Un Don Quichotte des temps actuels

D’où sort-il ? Quelle enfance, quel parcours, quel but ? Alonso Quichano, rejeton d’un hidalgo, qui voudrait par mimétisme devenir hidalgo. Qui s’invente des ennemis imaginaires pour, sans doute, ne pas avoir à en affronter de véritables.

... Pour l’instant, tu ne peux donc pas écrire grand-chose. Alonso Quichano n’est qu’un point à l’horizon, une silhouette parfaitement indistincte mais qui semble se déplacer dans ta direction. ... Tu parles encore de toi, de ce que tu vois, dans le vague espoir qu’en changeant de casquette, en devenant ton propre lecteur, tu puisses voir la même chose. Autrement dit, tu entraînes aussitôt, toi, lecteur, dans une vision indistincte de ce personnage, en essayant de vous procurer mutuellement le vague espoir que cette silhouette, en se rapprochant, se verra mieux. Et quel intérêt de mieux voir ce personnage dont tu sais déjà qu’il sera risible, pathétique ? Comment pourrait-il en être autrement ?

Dans ce cas, il faut peut-être être plus précis quant au personnage de l’observateur... J’étais là, en plein milieu de ce désert, quand soudain j’aperçus un point à l’horizon. Presque immédiatement, je sus que c’était Alonso Quichano, car en sortant l’agenda (qui ne me quitte jamais) de ma poche et en me rendant à la date du jour, je vis qu’un rendez-vous y était inscrit : Alonso Quichano, 12 h pile. Et bien sûr, je me mis à trépigner d’impatience, car pour le moment, mon rendez-vous prenait son temps. Il devait être à pied, il traînait. Il n’était encore qu’une silhouette, c’est-à-dire la porte ouverte à bien des supputations, une victime toute trouvée pour mon imagination maladive.

En attendant son arrivée, j’éprouvais l’envie pressante de m’allonger un peu, et donc j’imaginais un canapé. J’écrivis le mot "canapé", puis je m’y installai confortablement en attendant cette rencontre. Dans un même temps, je temporisais ; je me persuadais que s’il avait un quart d’heure ou quelques jours de retard, ce ne serait pas bien grave. Il me faudrait seulement écrire quelques mots supplémentaires, comme par exemple "parasol", "petite table", "bière fraîche ambrée" pour tenir le coup, rester calme et méditer l’attente.
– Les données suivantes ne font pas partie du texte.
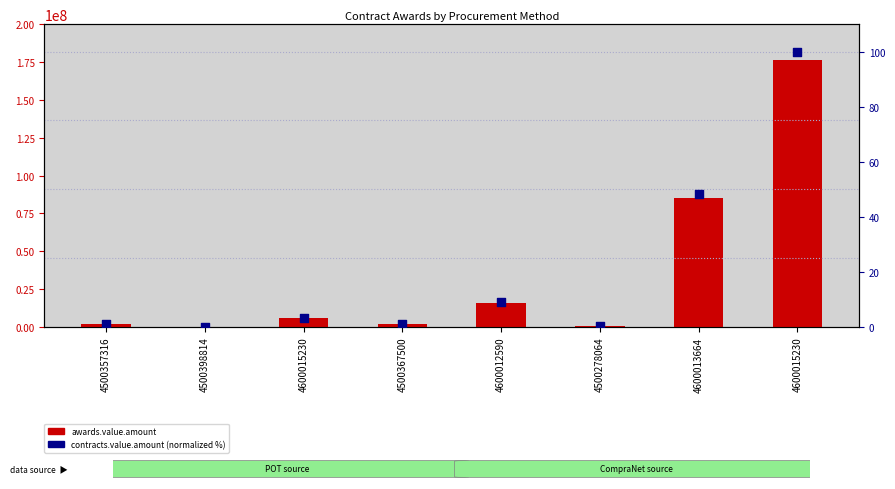

What is the total value across all series at 4500357316?

1717116.0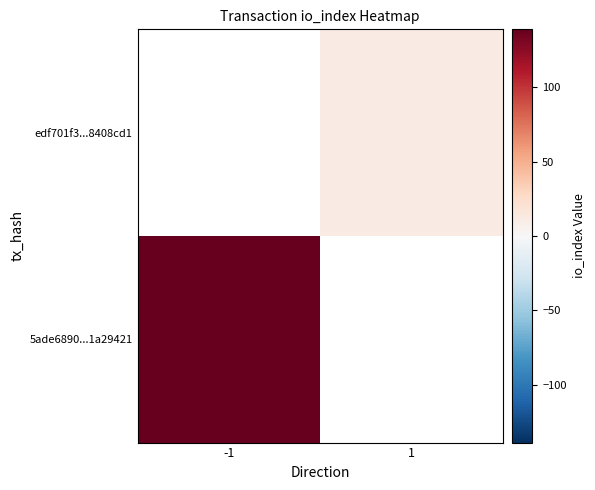

Which category has the lowest value in the edf701f3...8408cd1 series?

-1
Quelques semaines plus tard, j’avais écrit des milliers de mots et désormais le désert était peuplé. J’habitais une oasis très agréable. Des palmiers dattiers me prodiguaient de la fraîcheur et de l’ombre. J’avais écrit les mots "restaurant", "serveuse charmante", "huîtres", "vin blanc", "profiteroles", "café italien", "sieste", et j’avais ainsi su rendre mon attente si douce, si confortable, que lorsque Alonso Quichano apparut, je ne saurais décrire ma stupéfaction : je l’avais effacé de ma mémoire.